Peraltro, la linea di pensiero ormai consolidata nella giurisprudenza appare molto più elastica e benevola nei confronti del cliente rispetto all’indirizzo interpretativo affermatosi in seno all’Arbitro Bancario Finanziario, il quale, in una recente decisione in tema di phishing, ha affermato che «mentre non può ravvisarsi un comportamento colposo del cliente qualora egli, a causa di un virus (malware, trojan, man in the browser), si veda sottrarre le proprie credenziali di accesso, è invece senz’altro connotato dall’elemento soggettivo della colpa grave il comportamento di chi “abbocchi” ad una tradizionale mail di phishing. Nello specifico il Collegio di coordinamento, con la decisione n. 3.498/2012, ha identificato il phishing c.d. tradizionale nella situazione in cui “ … il cliente è vittima di una colpevole credulità: colpevole in quanto egli è portato a comunicare le proprie credenziali di autenticazione al di fuori del circuito operativo dell’intermediario e tanto più colpevole si rivela quell’atto di ingenuità quanto più si consideri che tali forme di “accalappiamento” possono dirsi ormai note al pur non espertissimo navigatore di internet.»[7]

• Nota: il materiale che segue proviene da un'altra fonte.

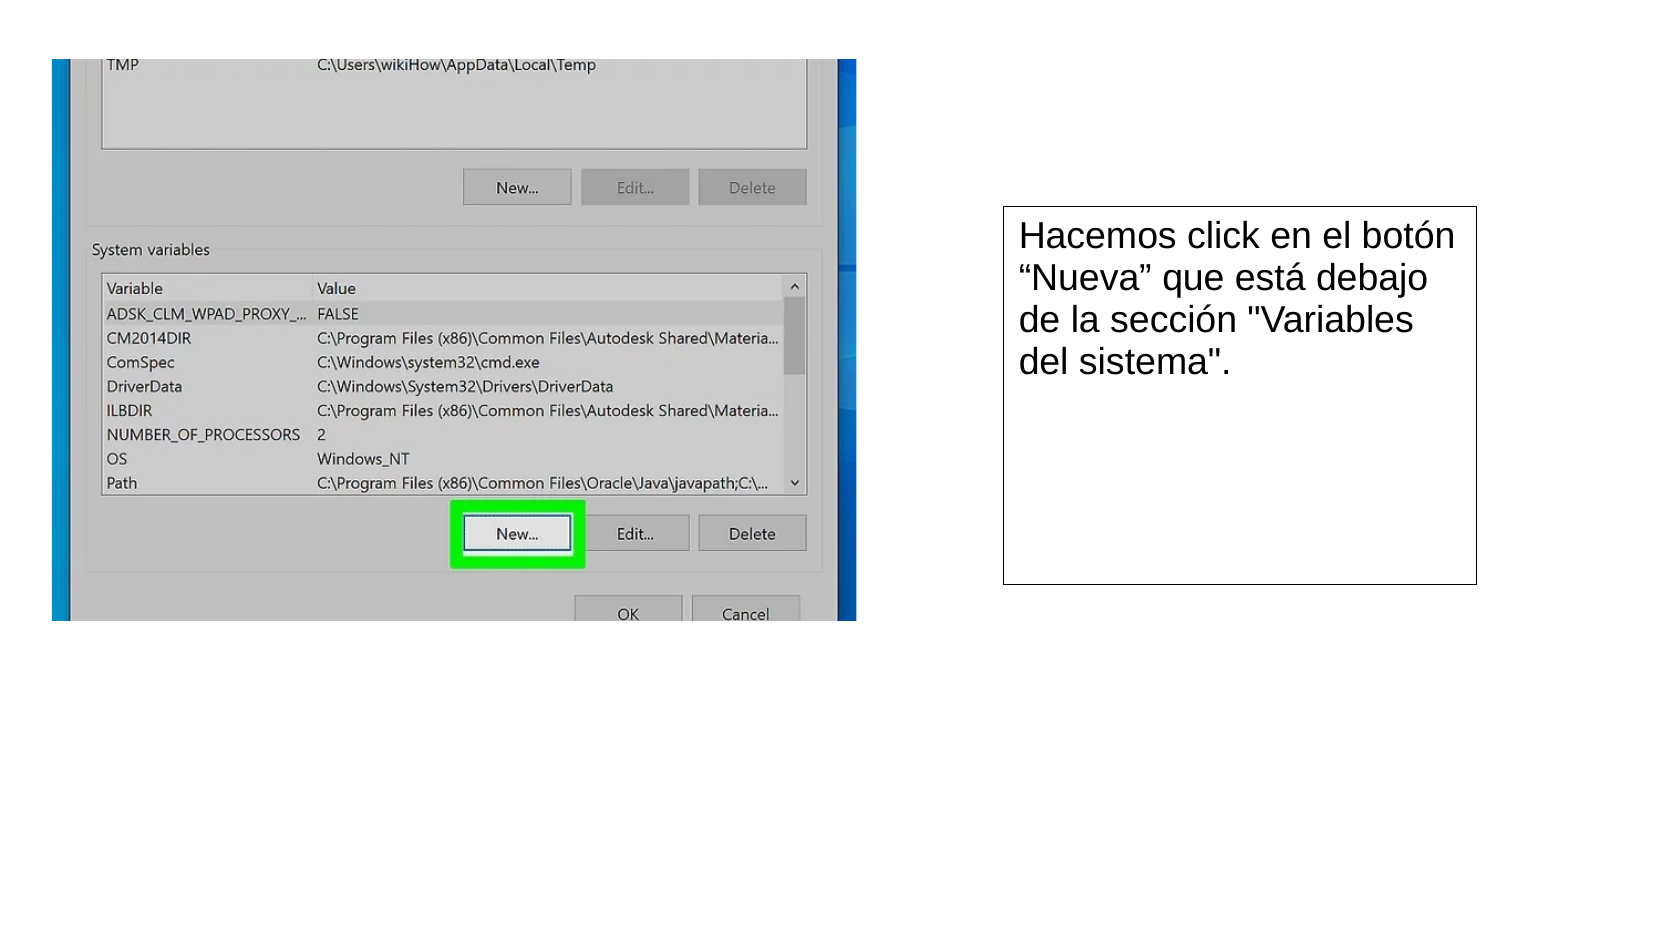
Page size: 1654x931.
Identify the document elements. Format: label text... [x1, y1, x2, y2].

text_box Hacemos click en el botón “Nueva” que está debajo de la sección "Variables del sistema". [1003, 206, 1477, 585]
picture [66, 59, 857, 621]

È evidente la distanza che intercorre tra tale orientamento e quello seguito invece dai Tribunali ordinari e dalla stessa Corte di Cassazione, teso ad abbracciare una visione maggiormente garantistica nei confronti del cliente.

5. L’attualità del problema ai tempi del Covid-19

La tematica in esame assume profili di grande attualità all’interno del periodo storico che stiamo attraversando, il quale di certo si propone come terreno fertile per il proliferare di episodi di phishing e di truffe informatiche.

Ciò per un duplice ordine di ragioni.

Da un lato, è evidente che l’emergenza pandemica che incoraggia, e certe volte obbliga, a rimanere in casa e a servirsi sempre più frequentemente dei servizi di pagamento online, aumenta le possibilità di essere vittime di truffe informatiche, spingendo peraltro gli hacker ad aumentare la loro attività criminale.

Dall’altro, la crescente attenzione rivolta al Covid-19 è stata utilizzata dai phisher per diffondere malware e rubare le credenziali degli utenti mediante e-mail ed sms che promuovono finte campagne di beneficienza o che promettono benefici finanziari.

Lo stesso CNAIPIC, il Centro Nazionale Protezione Infrastrutture Critiche incardinato presso la Polizia Postale, ha messo in guardia gli utenti circa una nuova campagna di phishing legata al tema dell’epidemia Covid-19[8].

Sempre maggiore si rivela allora lo sforzo richiesto agli operatori economici al fine di prevedere e fronteggiare le operazioni fraudolente da parte di terzi e garantire la sicurezza dei dati dei propri utenti, ai quali, comunque, come testimoniato dai recenti interventi giurisprudenziali, viene riconosciuta una tutela pressoché assoluta, superabile solo nel caso in cui la loro condotta sia inficiata da colpa grave.


Note e riferimenti bibliografici

[1] Articolo introdotto con la legge 23 dicembre 1993 n. 547.

[2] Così come affermato in Cass. Pen. n. 37115/2002.

[3] Ex multis: Corte d’Appello di Trento, n. 68/2011.

[4] Tribunale di Parma, n. 1268/2018.

[5] Tale impostazione, nata in ambito europeo e fatta propria dal legislatore nazionale, è ormai da tempo recepita anche dalla giurisprudenza maggioritaria; in proposito, vd. Tribunale di Milano n. 7644/2018.

[6] Cass. Civ. n. 18045/2019.

[7] ABF 396/2020, Collegio di Roma su phishing, rimborso e risarcimento banca.